Familie

Meine Urgroßmutter Marianne Janeczek

In Berlin lernte Hermann seine spätere Frau Marianne kennen und lieben. Das Aufgebot für die Hochzeit bestellten die beiden Verlobten am 3. September 1907 beim Standesamt Rixdorf.

Hermann und Marianne um 1906 Quelle: Familienarchiv

Hermann wohnte seit dem 3. Oktober 1906 in der Hagelsberger Str. 35 bei Familie Gollnik, einer Tante von ihm. Marianne wohnte seit dem 1. März 1907 in der Kaiser Friedrich Straße 246. Für Marianne gibt es auch eine polizeiliche Anmeldung vom 9. Oktober 1907, die sie ebenfalls unter dieser Adresse vermerkt.
Am 10. Oktober 1907 heiratete Hermann Seyer seine Verlobte Marianne Janeczek im Standesamt Berlin-Rixdorf.
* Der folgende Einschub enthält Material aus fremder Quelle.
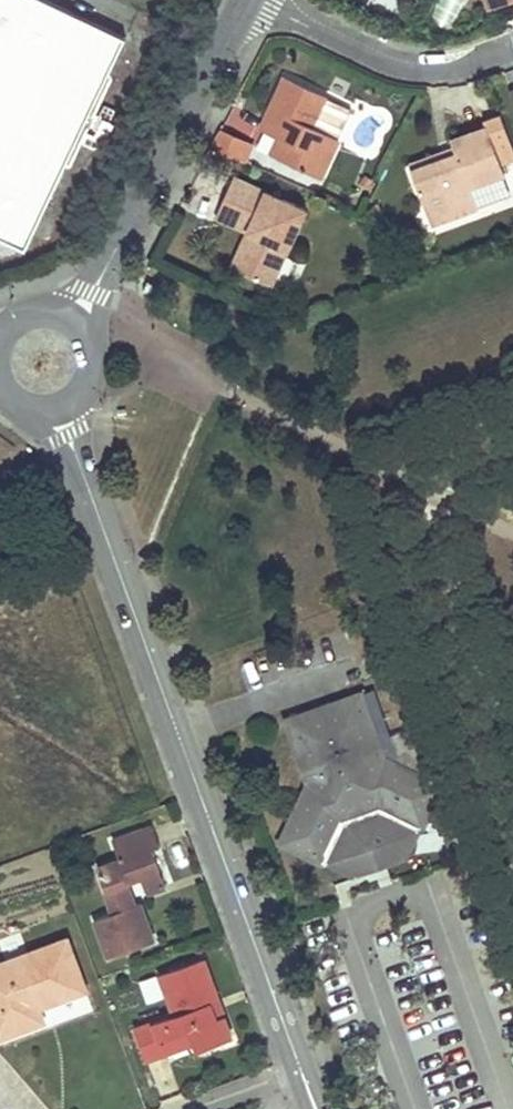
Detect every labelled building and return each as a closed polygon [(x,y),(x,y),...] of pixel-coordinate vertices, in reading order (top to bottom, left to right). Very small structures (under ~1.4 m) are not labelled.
[(44,0),(0,0),(0,238),(24,249),(124,38),(44,0)] [(487,10),(512,1),(512,0),(483,0),(487,10)] [(281,131),(273,146),(321,174),(343,135),(317,121),(332,92),(291,71),(269,113),(285,123),(281,131)] [(264,121),(281,131),(285,123),(269,113),(264,121)] [(499,164),(512,160),(512,158),(499,117),(484,122),(486,127),(453,140),(457,152),(459,160),(415,177),(428,216),(474,200),(469,187),(503,176),(499,164)] [(250,135),(222,121),(213,138),(241,153),(250,135)] [(246,155),(255,138),(250,135),(241,153),(246,155)] [(459,160),(457,152),(411,169),(415,177),(459,160)] [(252,229),(235,263),(269,280),(307,208),(237,170),(222,199),(251,214),(245,225),(252,229)] [(373,180),(364,175),(358,186),(367,191),(373,180)] [(245,225),(251,214),(222,199),(216,211),(245,225)] [(431,224),(477,207),(474,200),(428,216),(431,224)] [(252,229),(245,225),(227,259),(235,263),(252,229)] [(323,859),(324,857),(355,871),(403,853),(419,822),(424,824),(440,790),(444,781),(386,753),(363,691),(288,718),(291,726),(311,780),(283,840),(323,859)] [(96,918),(109,956),(154,940),(140,901),(136,903),(127,879),(142,874),(159,868),(152,849),(160,846),(153,827),(113,841),(119,859),(98,867),(113,911),(96,918)] [(142,874),(148,890),(165,884),(159,868),(142,874)] [(0,971),(0,1043),(44,1028),(38,1012),(86,996),(68,947),(0,971)] [(135,1028),(145,1057),(164,1051),(191,1041),(194,1049),(231,1035),(223,1014),(217,1016),(211,1000),(218,997),(203,958),(161,973),(176,1013),(135,1028)] [(211,1000),(217,1016),(223,1014),(218,997),(211,1000)]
Die Trauung ist unter Nr. 393/1907 im Register eingetragen. Als Trauzeugen traten der 27-jährige Bautechniker Julius Karl Ludwig Mergner, und der 35-jährige Schirrmann Karl Gollnik, bei dem Hermann vor der Hochzeit wohnte, auf. Karl Gollnik ist der Mann seiner Tante Anna Wilhelmine Maria Seyer und möglicherweise ein Kollege von Hermann.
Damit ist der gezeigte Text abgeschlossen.